Amelia was one of nine infants who died after heart surgery at St Mary's over four years --- a death toll that drew national attention when CNN reported it in early June. At the time, St. Mary's and the state contested CNN's allegations. But in August, the hospital shuttered its pediatric cardiology unit; its chief executive resigned.
"When a mom walks through the doors of any hospital with her child who has special health-care needs, she is very aware of the risk that she is taking when she entrusts her child's the life to another," Campbell told Department of Health officials Monday. "I trusted that St. Mary's Medical Center was one of the facilities that I could choose from for the care of my Amelia because it had met the standards of care for the procedure to be performed. I no longer trust this to be the case."
Campbell traveled from Boynton Beach to the state capital because of a proposal by the Department of Health that would reduce state oversight of hospitals where cardiac surgery is performed on children.
The debate is centered on the role of a long-running state program known as Children's Medical Services, which oversees care for tens of thousands of children with special health-care needs. Behind the scenes, it also has standards of care that hospitals can choose to meet --- but they're not required to by law.
On Monday, the Department of Health held a hearing on a proposal to repeal a rule for the Children's Medical Services program. More than 30 years ago, the rule established standards and criteria for staffing, minimum physician and facility volumes, and data reporting for hospitals that perform pediatric cardiology surgery.
But the law behind the rule was abolished in 2001, and the Department of Health says it must fix the discrepancy.

★ ★ ★ ★ ★

▶ Problem set
• 1. In the article on oversight of pediatric heart surgery, in what year was the law behind the Children's Medical Services rule abolished?
• 2. Copy the passage of the article on oversight of pediatric heart surgery word for word, from "The debate is" to "pediatric cardiology surgery.".

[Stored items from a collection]
★ ★ ★ ★ ★

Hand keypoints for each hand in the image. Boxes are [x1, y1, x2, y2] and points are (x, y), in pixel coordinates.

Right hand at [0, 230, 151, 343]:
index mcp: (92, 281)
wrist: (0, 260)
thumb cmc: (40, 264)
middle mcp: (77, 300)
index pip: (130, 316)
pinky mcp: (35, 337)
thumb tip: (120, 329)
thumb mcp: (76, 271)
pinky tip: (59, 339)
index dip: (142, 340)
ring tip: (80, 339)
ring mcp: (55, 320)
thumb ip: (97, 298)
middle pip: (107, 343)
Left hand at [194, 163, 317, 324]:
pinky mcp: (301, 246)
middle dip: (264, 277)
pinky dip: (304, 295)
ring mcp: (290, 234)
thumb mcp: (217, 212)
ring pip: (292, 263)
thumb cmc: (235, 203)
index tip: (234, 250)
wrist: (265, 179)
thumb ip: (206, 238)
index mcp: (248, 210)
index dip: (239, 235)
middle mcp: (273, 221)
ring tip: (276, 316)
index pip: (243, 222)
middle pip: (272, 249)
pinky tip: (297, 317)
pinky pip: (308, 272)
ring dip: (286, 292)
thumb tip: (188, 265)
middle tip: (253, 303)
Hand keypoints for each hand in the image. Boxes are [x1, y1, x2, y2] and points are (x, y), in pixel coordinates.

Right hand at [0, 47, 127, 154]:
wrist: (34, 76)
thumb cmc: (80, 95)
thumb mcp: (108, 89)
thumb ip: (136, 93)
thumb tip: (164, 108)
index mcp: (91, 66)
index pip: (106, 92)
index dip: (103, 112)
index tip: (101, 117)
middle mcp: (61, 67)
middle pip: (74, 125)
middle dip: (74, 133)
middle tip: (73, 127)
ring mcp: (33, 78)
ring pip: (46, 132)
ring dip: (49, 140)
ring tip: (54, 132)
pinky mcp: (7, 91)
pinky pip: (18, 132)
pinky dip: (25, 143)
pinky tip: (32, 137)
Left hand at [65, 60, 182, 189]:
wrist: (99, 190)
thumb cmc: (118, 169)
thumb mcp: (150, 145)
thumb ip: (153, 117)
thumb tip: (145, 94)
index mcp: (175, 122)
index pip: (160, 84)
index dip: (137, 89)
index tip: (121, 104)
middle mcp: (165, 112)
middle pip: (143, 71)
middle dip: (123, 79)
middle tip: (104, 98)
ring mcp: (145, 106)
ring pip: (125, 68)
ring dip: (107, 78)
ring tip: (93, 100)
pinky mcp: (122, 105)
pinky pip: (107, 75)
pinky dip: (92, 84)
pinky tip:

★ ★ ★ ★ ★

▶ Your written answers
• 1. 2001

• 2.
The debate is centered on the role of a long-running state program known as Children's Medical Services, which oversees care for tens of thousands of children with special health-care needs. Behind the scenes, it also has standards of care that hospitals can choose to meet --- but they're not required to by law.
On Monday, the Department of Health held a hearing on a proposal to repeal a rule for the Children's Medical Services program. More than 30 years ago, the rule established standards and criteria for staffing, minimum physician and facility volumes, and data reporting for hospitals that perform pediatric cardiology surgery.